A Bad Start for the HELP Committee
"Rather than marking up the bill before us, I wish we could start with a real bipartisan bill that could reform health care for all Americans," says Sen. Mike Enzi. His argument has two parts: He wishes the committee were not considering this bill and he wishes the committee was not holding this mark up.
In other words, the Republicans on HELP feel, or say they feel, that they were frozen out of this process. They say the bill is inadequate and its path to creation has been unforgivably partisan. HELP isn't a traditionally bipartisan committee, and in Kennedy's absence, its lost its central and most powerful dealmaker. So this isn't fully a surprise.

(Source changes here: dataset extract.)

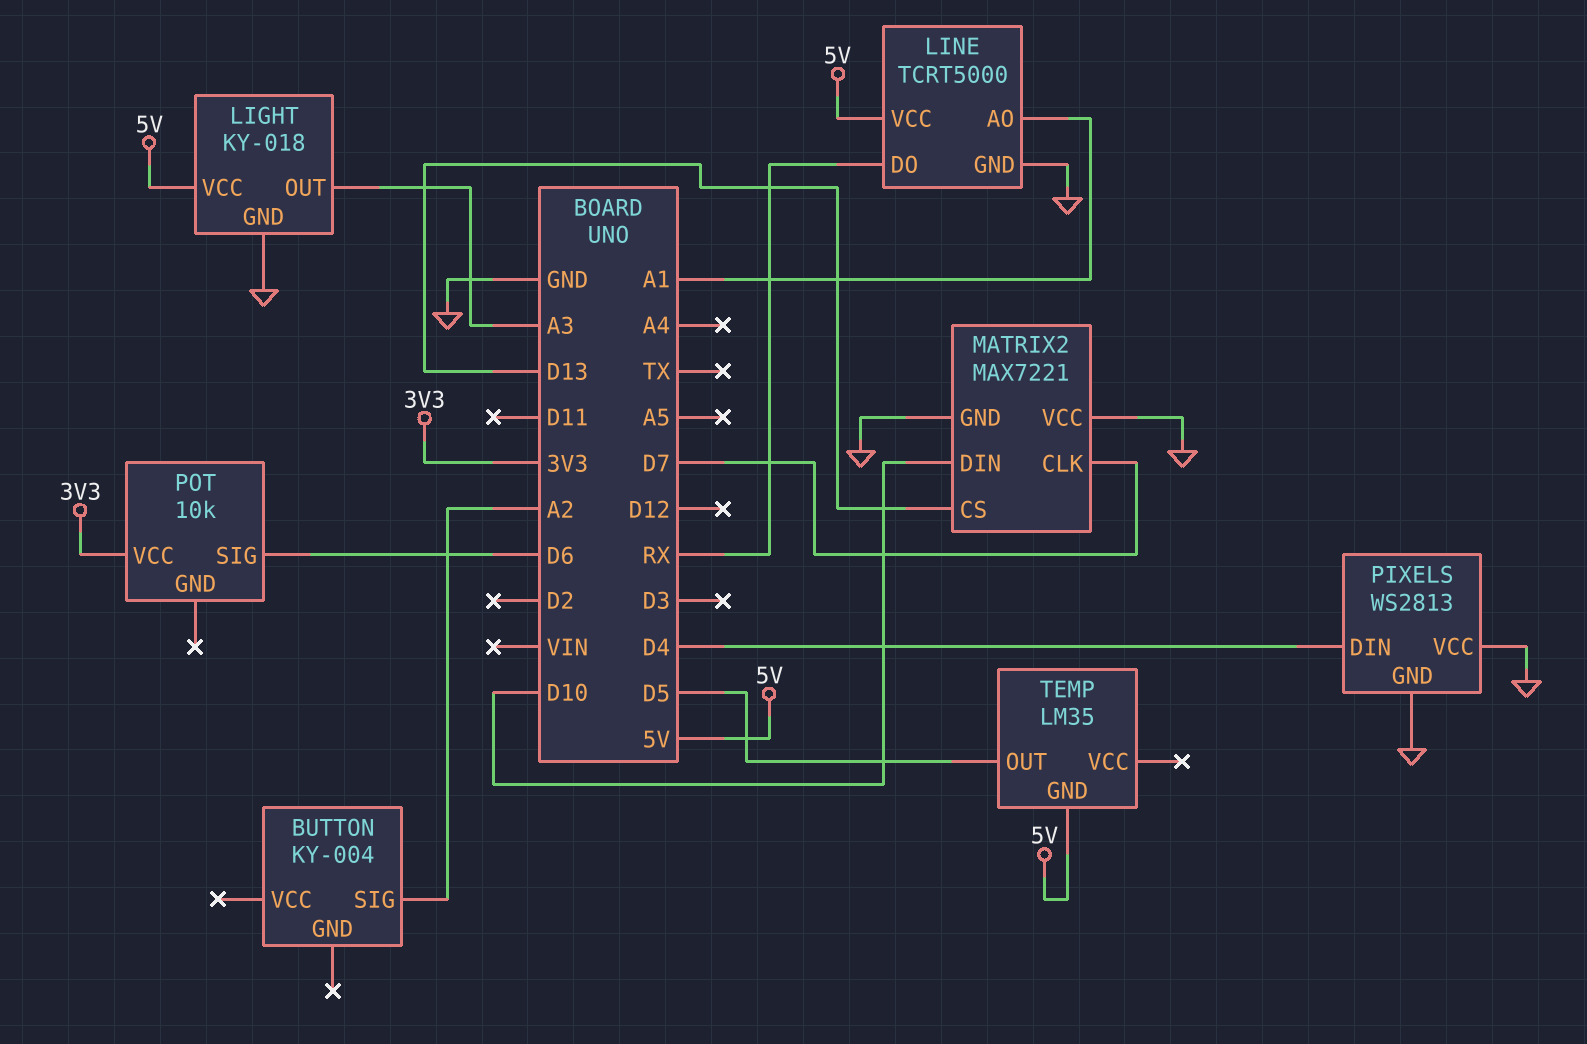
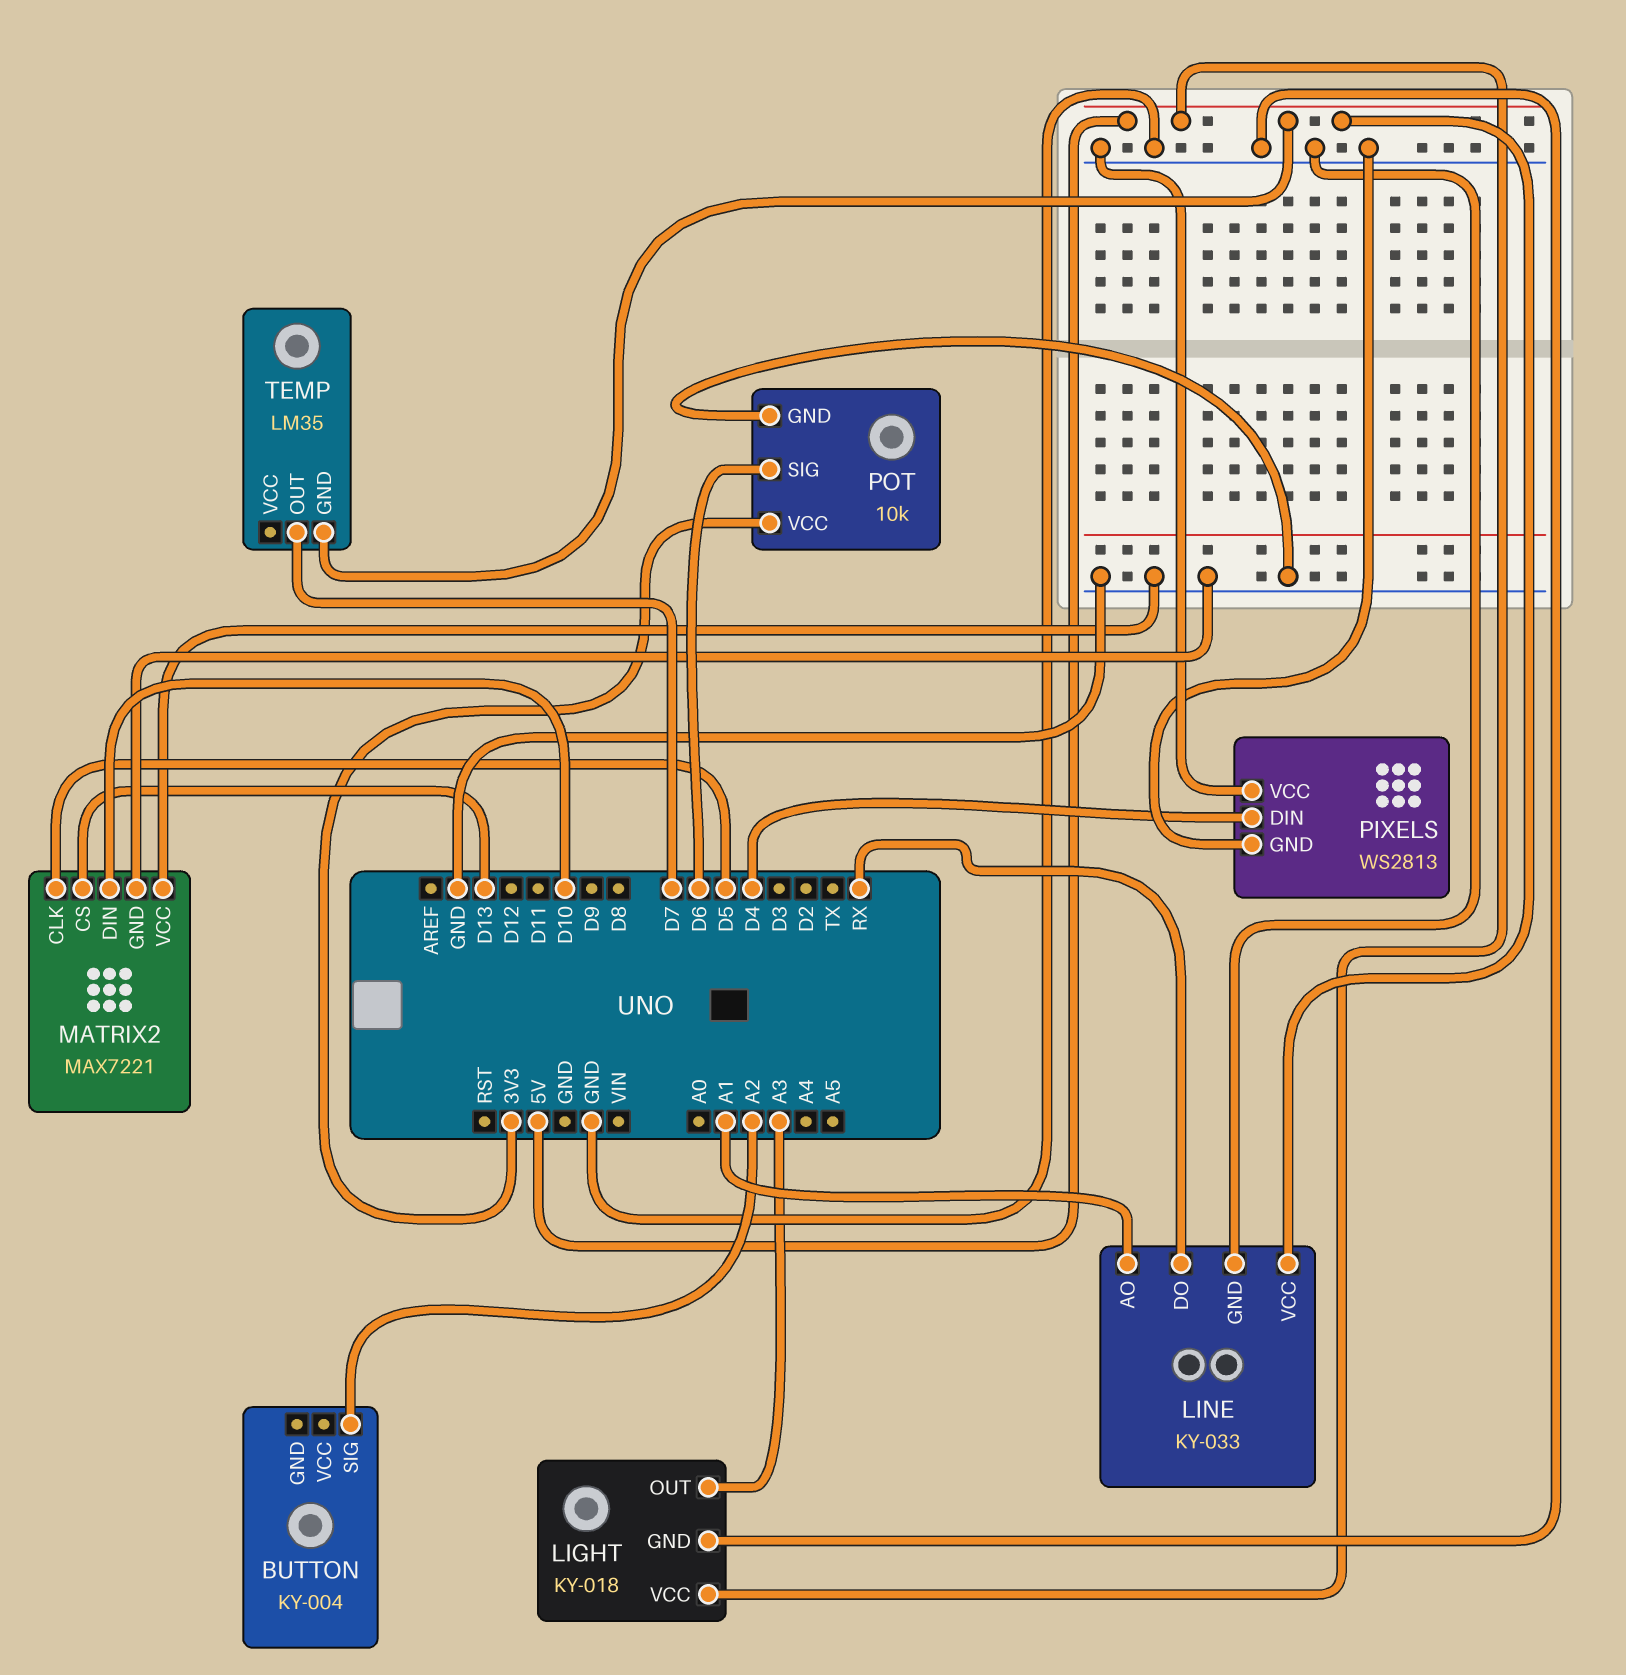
LINE: TCRT5000 -> KY-033
MATRIX2 pin CLK: D7 -> D5
POT pin GND: none -> GND
TEMP pin OUT: D5 -> D7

But it doesn't look good. HELP right now is caught in the worst of both worlds: It has an unfinished bill missing key items that's saddled with a terrible CBO estimate. In part, those items are missing because staffers wanted more time to negotiate with Republicans. But the committee's Republicans are viciously attacking the bill, the process, and arguing for a new start and a new, more relaxed, schedule.
Right now, the HELP process looks deeply troubled. Their bill is unfinished, the CBO estimate was a mess, and the Committee's Republicans are locked in opposition. Which means that the liberal alternative to the Finance Committee's bill is starting out behind the eight ball. That's not a good situation.